DATA EXTRACT>

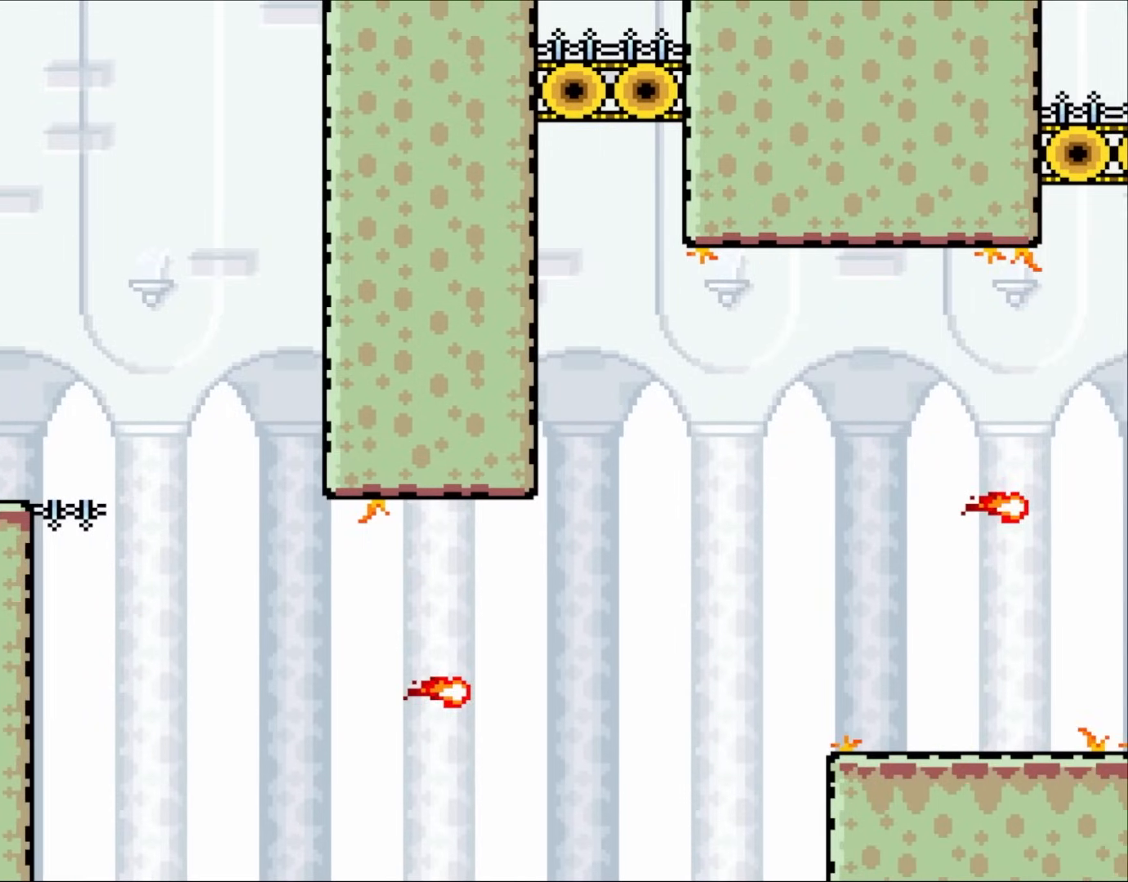
{"buttons": [], "events": [[300, "X", "up"]]}
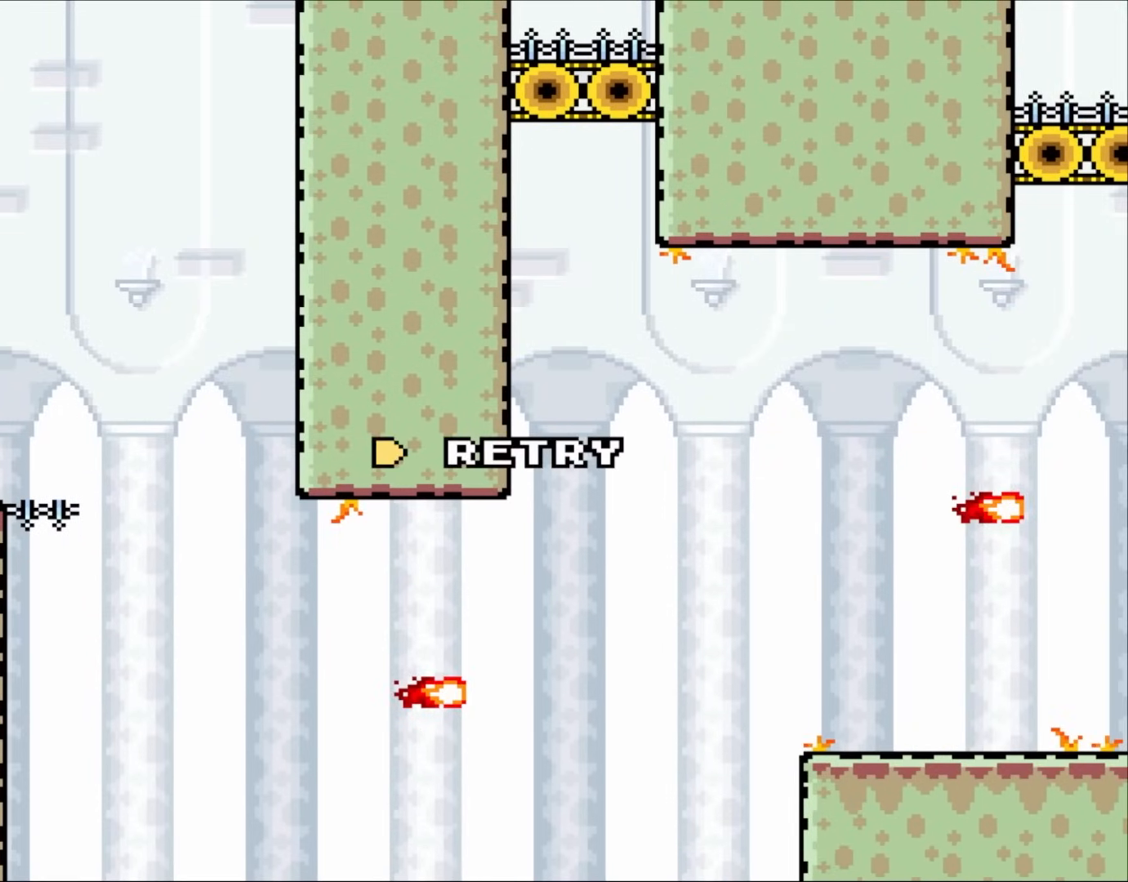
{"buttons": [], "events": []}
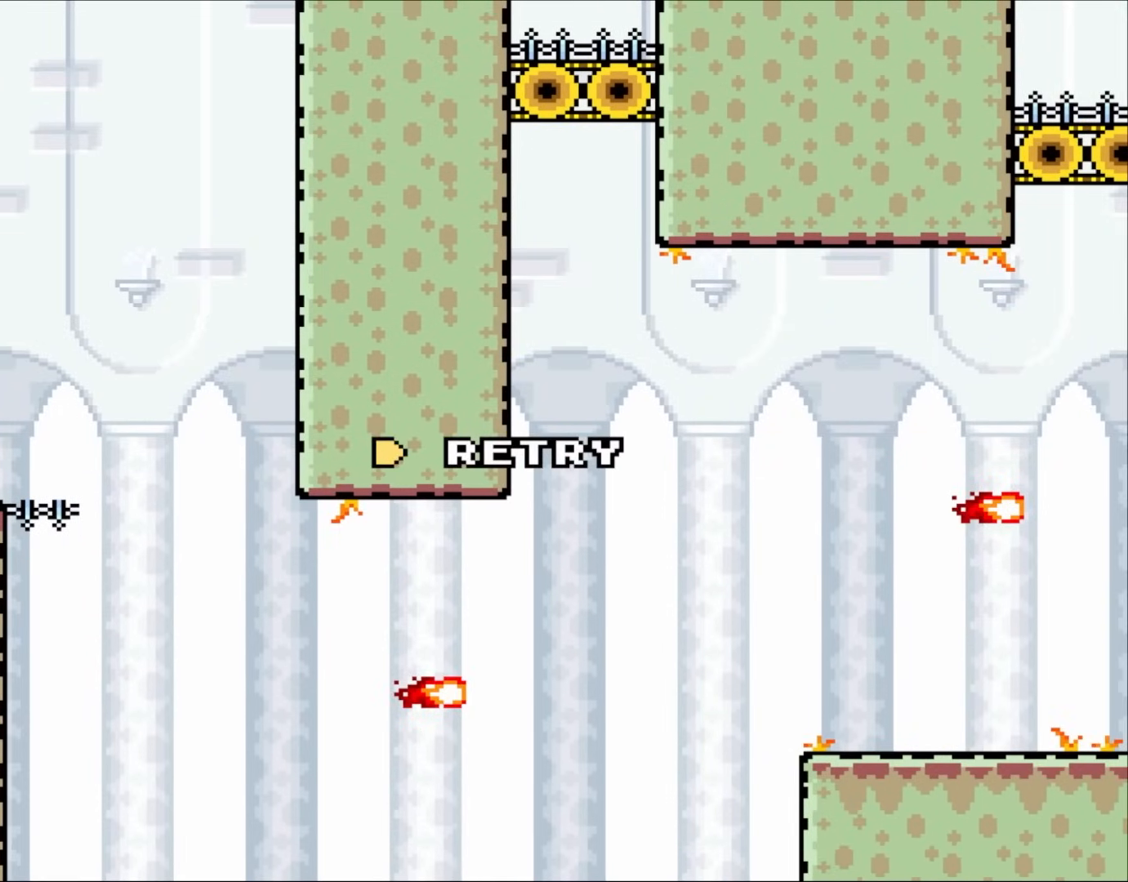
{"buttons": [], "events": []}
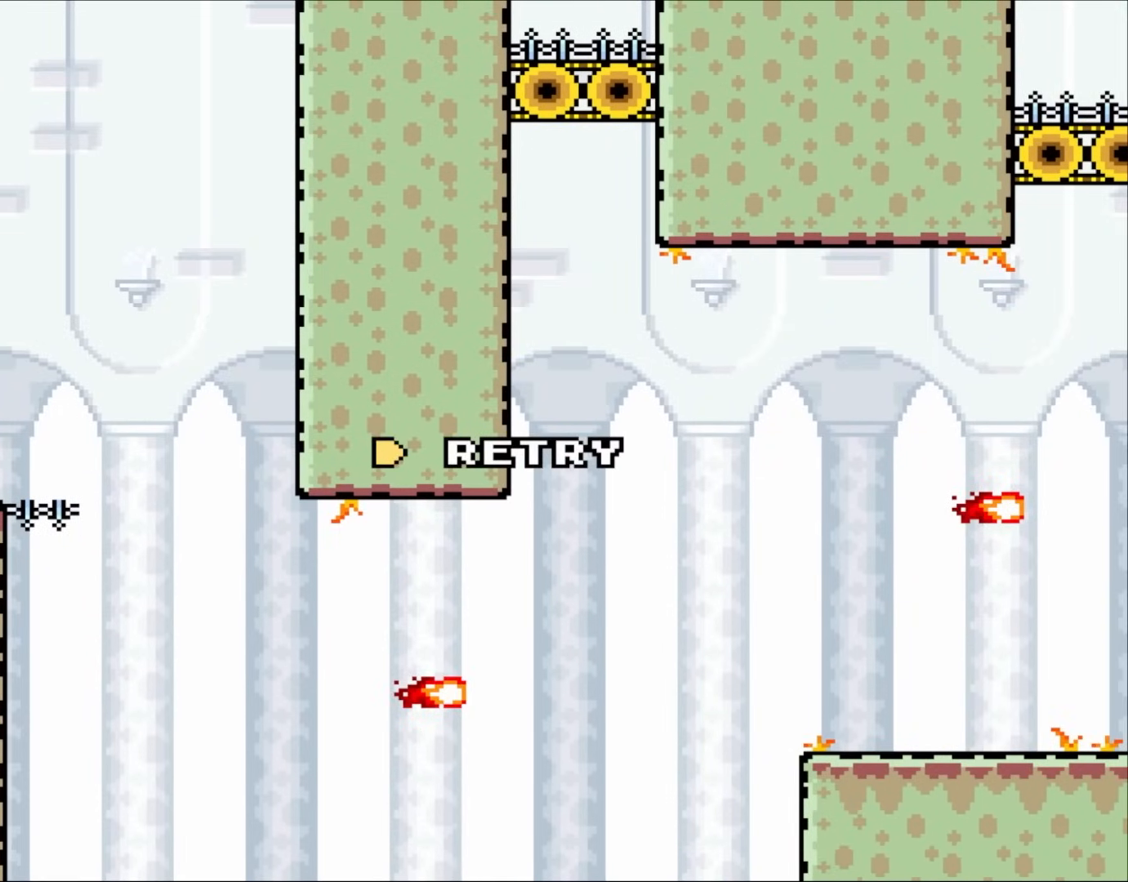
{"buttons": [], "events": []}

EXERCISE DIRECTIONS>
Write out every line above exactly, minus images.

OUTPUT>
{"buttons": [], "events": [[300, "X", "up"]]}
{"buttons": [], "events": []}
{"buttons": [], "events": []}
{"buttons": [], "events": []}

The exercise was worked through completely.